Crystal shows us the construction of the cap and teaches us about the construction and features of this particular wig. And puts, or maybe pulls, it onto my head. She fusses with it a minute, and I am watching Kathy's face. She is doing her best to not have any facial expression, but her eyes really want to bug out of her head. (Afterward, she said she was just trying to "experience the experience") I turned slightly and looked into the mirror: OH MY GOSH!!! Whoa!!! That's a lot of hair!!! My eyes are bugging out, and I'm not sure what I'm thinking about this whole thing. Wow. Then my hand migrates up and touches it, and starts to finger comb and fuss with it, and before too long, it starts looking like something I might have on my head. Wow. I never knew. The color wasn't quite right--a darker brown with gold tips. Maybe in a different color. I don't know, what's next??
Crystal was very patient, watching for my reactions, timing her comments and movements according to my and Kathy's responses to each new hairpiece. I think we tried on at least 10 different wigs. What we learned was that the red tones were very flattering to my skin tones, and Crystal said I had a "very versatile" face, meaning that I was able to wear several different styles of hair.

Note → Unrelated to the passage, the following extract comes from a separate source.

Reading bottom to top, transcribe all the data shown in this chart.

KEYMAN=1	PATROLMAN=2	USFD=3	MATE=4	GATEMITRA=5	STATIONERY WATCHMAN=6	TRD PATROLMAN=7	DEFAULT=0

We ruled out a few as soon as we had them on, but finally narrowed our selections to four. Crystal's advice was to not make a decision today. Think about all we had seen, to shop around, and wait until I see what I might really need because I may not lose my hair. Another concern I had was the hair color, if my skin tone changes with the chemotherapy treatment.
Prices ranged from maybe $135.00 to $640.00. Yo. No high end wig for me, being a temporary thing and all. (That's the hope, right??) Crystal logged our choices into their system so that we had that info. Looking back, it would have been good to have a camera and paper/pen to record that experience with. Now, it's mostly a jumble, as far as brands and styles and color combinations.

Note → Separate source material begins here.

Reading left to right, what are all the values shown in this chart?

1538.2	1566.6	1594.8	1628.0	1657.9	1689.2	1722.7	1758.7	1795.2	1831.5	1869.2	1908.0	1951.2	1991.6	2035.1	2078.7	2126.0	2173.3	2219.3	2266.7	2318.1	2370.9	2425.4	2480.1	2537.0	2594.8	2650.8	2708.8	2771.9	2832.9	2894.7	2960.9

We left there and went to Ingham Hospital to pick up the medical records from my two surgeries. I was surprised to see that the size of the tissue removed from the re-excision was 4x3x2 cm. That's quite a chunk. No wonder the darn thing hurts. Then it was on to home, a bite of pork roast for dinner, and down to Jackson to tend Elaine. (we missed dinner, as we had spent 3 hours at the wig shop...who knew??) We got her tucked in, came home, visited, I wrote here, and am finally going to bed at 0230.
Whew. Thank you God, for Crystal and her kindness. And for KS and her strength--she put her arm around me outside the shop and asked if I was ok. I was surprised when my eyes filled. I took a couple of breaths and recouped. We stood in the warm winter sun, experiencing the experience.